Trade Receivables and Security Deposits
Customer credit risk is managed by business through the Company’s established policy, procedures and control relating to customer credit risk management. Credit quality of each customer is assessed and credit limits are defined in accordance with this assessment. Outstanding customer receivables and security deposits are regularly monitored.
Liquidity Risk
The company’s principal source of liquidity is cash and cash equivalents and the cash flow that is generated from operations. The company has no outstanding bank borrowings. The company believes that the working capital is sufficient to meet its current requirements. Accordingly, no liquidity risk is perceived.
8. First time adoption of Ind AS
These financial statements, for the year ended 31 March 2018, are the first the Company has prepared in accordance with Ind AS. For periods up to and including the year ended 31 March 2017, the Company prepared its financial statements in accordance with Indian GAAP.
Accordingly, the Company has prepared financial statements which comply with Ind AS applicable for periods ending on or after 31 March 2018, together with the comparative period data as at and for the year ended 31 March 2017, as described in the summary of significant accounting policies. In preparing these financial statements, the Company’s opening statement of financial position was prepared as at 1 April 2016, the Company’s date of transition to Ind AS. This note explains the principal adjustments made by the Company in restating its Indian GAAP financial statements, including the statement of financial position as at 1 April 2016 and the financial statements as at and for the year ended 31 March 2017.
Exemption Applied
Ind AS 101 allows first-time adopters certain mandatory and voluntary exemptions from the retrospective application of certain requirements under Ind AS. The Company has applied the exemption with respect to Property, Plant & Equipment.

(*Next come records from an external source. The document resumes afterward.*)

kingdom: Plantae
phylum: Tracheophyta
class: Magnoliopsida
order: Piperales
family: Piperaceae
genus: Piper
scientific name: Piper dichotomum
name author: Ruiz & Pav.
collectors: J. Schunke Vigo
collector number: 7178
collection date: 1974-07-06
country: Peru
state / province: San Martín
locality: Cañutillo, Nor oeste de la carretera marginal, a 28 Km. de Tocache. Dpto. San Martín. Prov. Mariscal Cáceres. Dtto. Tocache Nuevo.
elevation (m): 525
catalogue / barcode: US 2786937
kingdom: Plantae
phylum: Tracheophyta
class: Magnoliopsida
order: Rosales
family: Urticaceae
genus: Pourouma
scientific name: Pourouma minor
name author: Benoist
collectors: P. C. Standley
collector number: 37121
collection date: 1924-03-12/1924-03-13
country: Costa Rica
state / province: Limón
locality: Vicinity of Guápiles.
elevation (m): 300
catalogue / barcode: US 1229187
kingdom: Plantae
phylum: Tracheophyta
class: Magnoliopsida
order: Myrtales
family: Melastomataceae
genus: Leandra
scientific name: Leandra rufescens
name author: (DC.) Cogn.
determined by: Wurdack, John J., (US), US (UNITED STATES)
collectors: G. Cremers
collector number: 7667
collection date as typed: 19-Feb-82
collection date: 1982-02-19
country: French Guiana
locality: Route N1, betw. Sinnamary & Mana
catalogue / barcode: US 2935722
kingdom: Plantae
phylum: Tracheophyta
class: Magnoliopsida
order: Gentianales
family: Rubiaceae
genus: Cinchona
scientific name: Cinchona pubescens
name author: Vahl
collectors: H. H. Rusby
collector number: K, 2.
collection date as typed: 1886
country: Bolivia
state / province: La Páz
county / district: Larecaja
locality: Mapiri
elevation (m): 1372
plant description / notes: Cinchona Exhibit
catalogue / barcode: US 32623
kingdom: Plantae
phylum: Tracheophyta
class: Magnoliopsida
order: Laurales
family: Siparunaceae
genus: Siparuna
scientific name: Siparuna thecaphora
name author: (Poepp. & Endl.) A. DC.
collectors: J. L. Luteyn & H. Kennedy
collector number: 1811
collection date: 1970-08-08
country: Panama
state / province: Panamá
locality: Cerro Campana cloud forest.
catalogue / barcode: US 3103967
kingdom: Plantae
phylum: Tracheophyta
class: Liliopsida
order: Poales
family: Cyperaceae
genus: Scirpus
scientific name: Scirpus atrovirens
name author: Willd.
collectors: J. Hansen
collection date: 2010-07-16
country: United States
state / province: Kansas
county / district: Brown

As permitted by IND AS 101, the Company has elected to continue with the carrying values under previous GAAP for all the items of property, plant & equipment.
Estimates
The estimates at 1 April 2016 and at 31 March 2017 are consistent with those made for the same dates in accordance with Indian GAAP (after adjustments to reflect any differences in accounting policies) apart from impairment of financial assets based on expected credit loss model where application of Indian GAAP did not require estimation.
9. The following reconciliations provides a quantification of the effect of significant differences arising from the transition from previous GAAP to Ind AS as required under Ind AS 101:
a) Reconciliation of Balance Sheet as at April 1, 2016
b) Reconciliation of Balance Sheet as at March 31, 2017
c) Reconciliation of Statement of Profit and Loss for the year ended March 31, 2017
10. Certain Balances of parties under sundry debtors, creditors, loans and advances are subject to confirmations/reconciliation.
11. There was no expenditure/earning in Foreign Currency during the year.